I primi anni 90 furono per l’Italia un crocevia di fondamentale importanza. Le indagini di tangentopoli portarono in superficie una corruzione dilagante scaturita dai rapporti sempre più stretti tra mondo politico e finanziario, quello che tutti sapevano e di cui nessuno parlava ..nella penosa consuetudine del malaffare. Una catarsi sociale tra avvisi di garanzia, suicidi e lanci di monetine.
La partenza di sterili staffette tra prime, seconde, terze repubbliche nell’improbabile gioco delle differenze nascoste. L’inizio di una recessione che ci avrebbe accompagnato per i successivi decenni. La necessità sempre più impellente di far sentire la propria voce, individuale, forte e comprensibile; una piccola rivoluzione in un Italia che si risvegliava dal plastico torpore degli anni ’80.
La scena musicale italiana ne fu in qualche modo travolta e segnata.

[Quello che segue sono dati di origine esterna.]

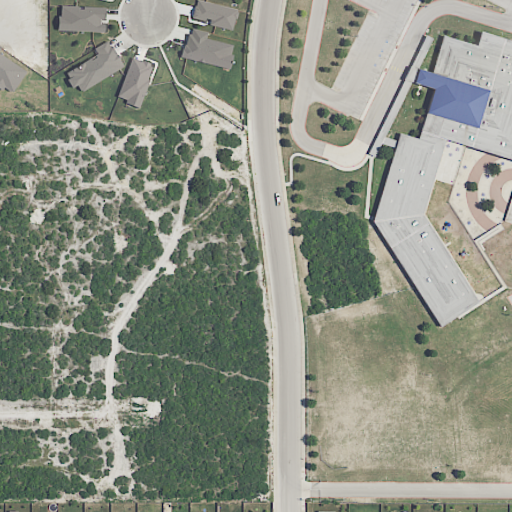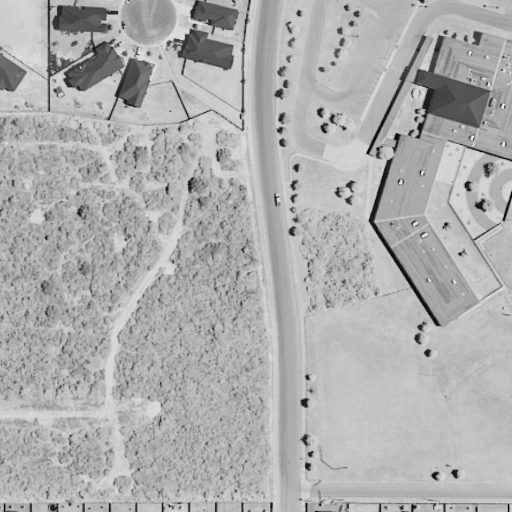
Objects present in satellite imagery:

La nuova generazione di musicisti cresciuta con la new wave inglese e mitteleuropea si ritrovò con un bagaglio consolidato di nuovi suoni e nuovi modi di espressione e la volontà di comunicare nel modo più diretto possibile; per i gruppi nostrani fu quindi normale “riscoprire” la lingua italiana ed utilizzarla come base da cui ripartire, prendendo come spunto i lavori di quei cantautori italiani che appena venti anni prima avevano vissuto tensioni sociali di pari portata.
Fiorirono piccole case discografiche su tutto il territorio nazionale che, con una libertà di espressione davvero inedita, e spesso in stretta collaborazione tra loro, diedero vita ad un piccolo ma compatto movimento culturale antagonista ed indipendente; il disco di esordio dei La Crus, pubblicato nel 1995, non fu il precursore di un genere ma racchiude in se tutti gli input fondamentali di una scena che nell’arco di pochi anni diede un contributo non indifferente alla piccola ma fiera musica “alternativa” italiana.

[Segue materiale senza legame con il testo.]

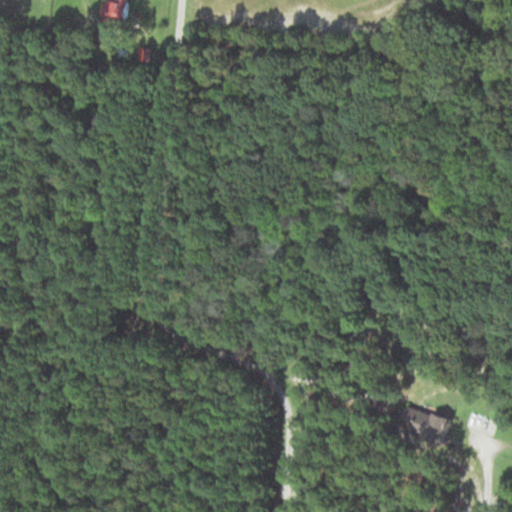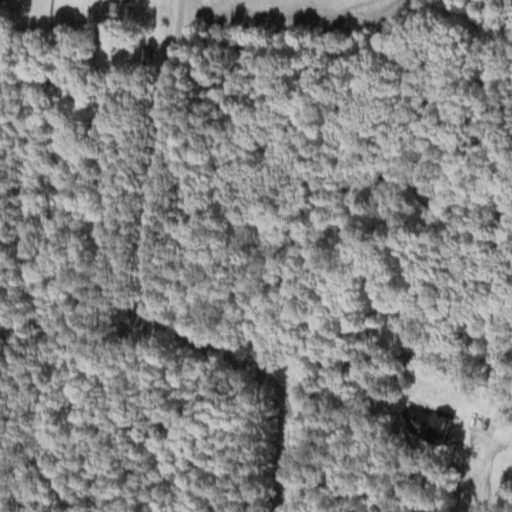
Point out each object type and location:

L’album, con la bellissima copertina di Giacomo Spazio, si apre con “Natura morta”, un vero e proprio manifesto di intenti, un incedere ipnotico di campionamenti in loop su una ritmica electro-industrial, un crescendo inquieto di echi e parole sofferte, scandite lentamente; un brano che ancora oggi a venti anni di distanza conserva intatto tutto il suo valore.
I La Crus disegnano in questo disco paesaggi freddi e disturbati miscelando sapientemente sonorità berlinesi, echi jazz, elettronica e canzone d’autore in una continua contaminazione delineando con una disarmante lucidità le strutture di una “nuova forma canzone”. Si passa dalle cover rimaneggiate di Piero Ciampi e Luigi Tenco a brani con attitudine più sperimentale come “Buco di pietra” e “Dov’è finito Dio”; dalle atmosfere cinematografiche di “Soltanto un sogno” (con citazione di Picnic at Hanging Rock di Peter Weir) e “Nera Signora” alla desolazione pasoliniana di “La Giostra”; dal reading sincopato di “Tarab” alla classicità cantautorale di “vedrai”. L’album si chiude con l’estraniante e decadente walzer di “Ricomincio da qui” che recita: “questo è un bel giorno per lasciare il caos ed il disordine dietro le spalle / questo è un bel giorno per dire: ora basta, no.. io ricomincio e riparto da qui”. La consapevolezza di incamminarsi su una vecchia via in cerca di nuove strade da percorrere.